THE TRANSFORMATION OF UTOPIA IN THE FRENCH REVOLUTION, FROM A ROMANTIC IDEAL TO A POLITICAL OBJECTIVE Until the Age of Enlightenment, utopia was a popular literary genre, but without concrete political effects. However, in the decades leading up to 1789, its status gradually changed from an entertaining thought experiment to a socialist project. Imagining the ideal city took on the task of articulating revolutionary transformation of society towards equality and social justice.
In
Utopia, Stéphanie Roza explores the nascent ideal of a community of property and labour, not yet called communism, and the thinkers who engaged with it in the lead-up to the French Revolution. These philosophers included Étienne-Gabriel Morelly, a fierce critic of private property and the mysterious author of the
Code de la Nature; the Abbé de Mably, a radical republican and interlocutor of Rousseau; and Gracchus Babeuf, who, from the 1780s onwards, defended the natural right to subsistence and dreamed of a more fraternal world.
Together, they laid the foundations for modern socialist movements.
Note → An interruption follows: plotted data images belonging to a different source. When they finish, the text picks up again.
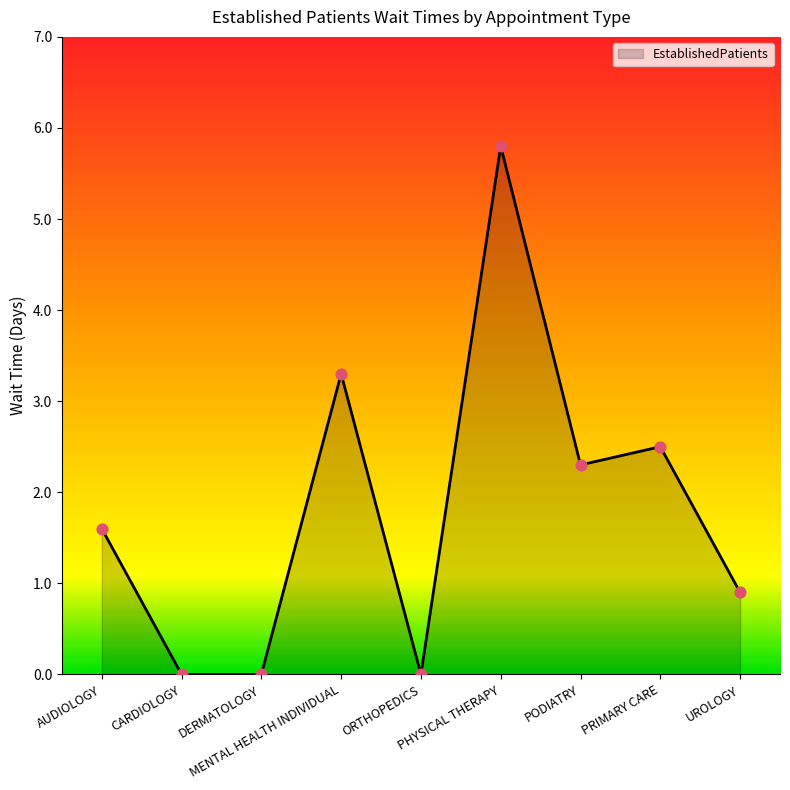

What is the change in value from PRIMARY CARE to UROLOGY?

-1.6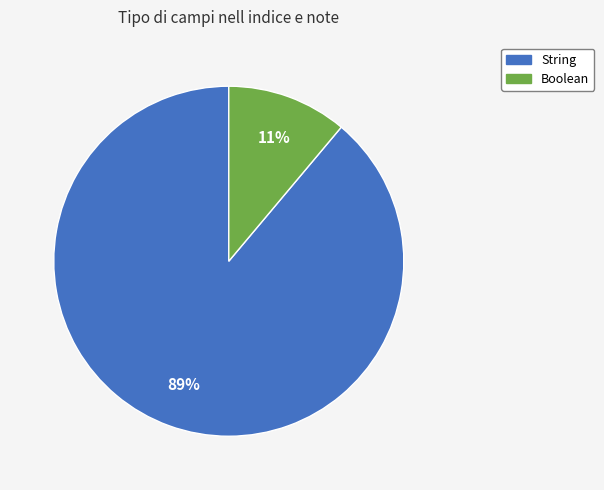

Is the sum of String and Boolean greater than half?

Yes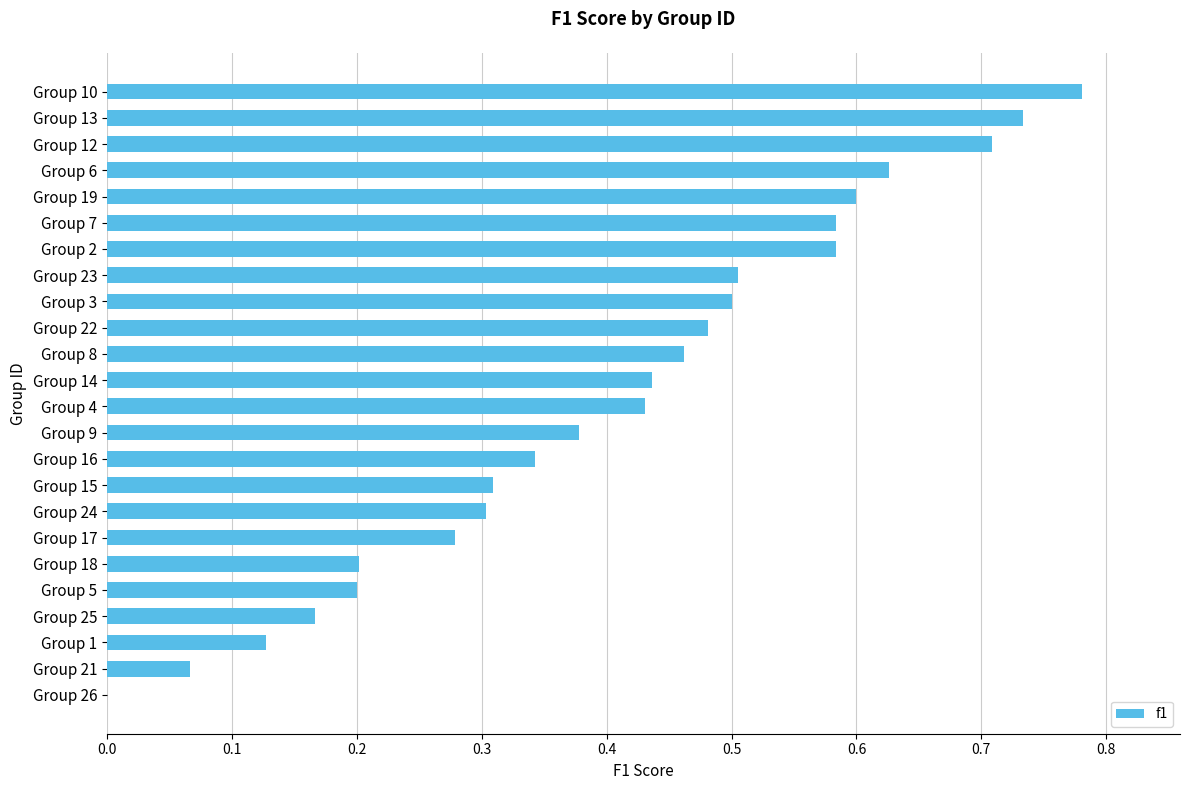

How many values are above zero?

23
In the crucible of the French Revolution, 'real equality' became the goal of a handful of conspirators gathered around Babeuf, who had meanwhile become the 'tribune of the people'. The Conspiracy of Equals was considered by Marx to be 'the first active communist party' the hopes and questions that ran through the group prefigured those of the militants of later periods, including today.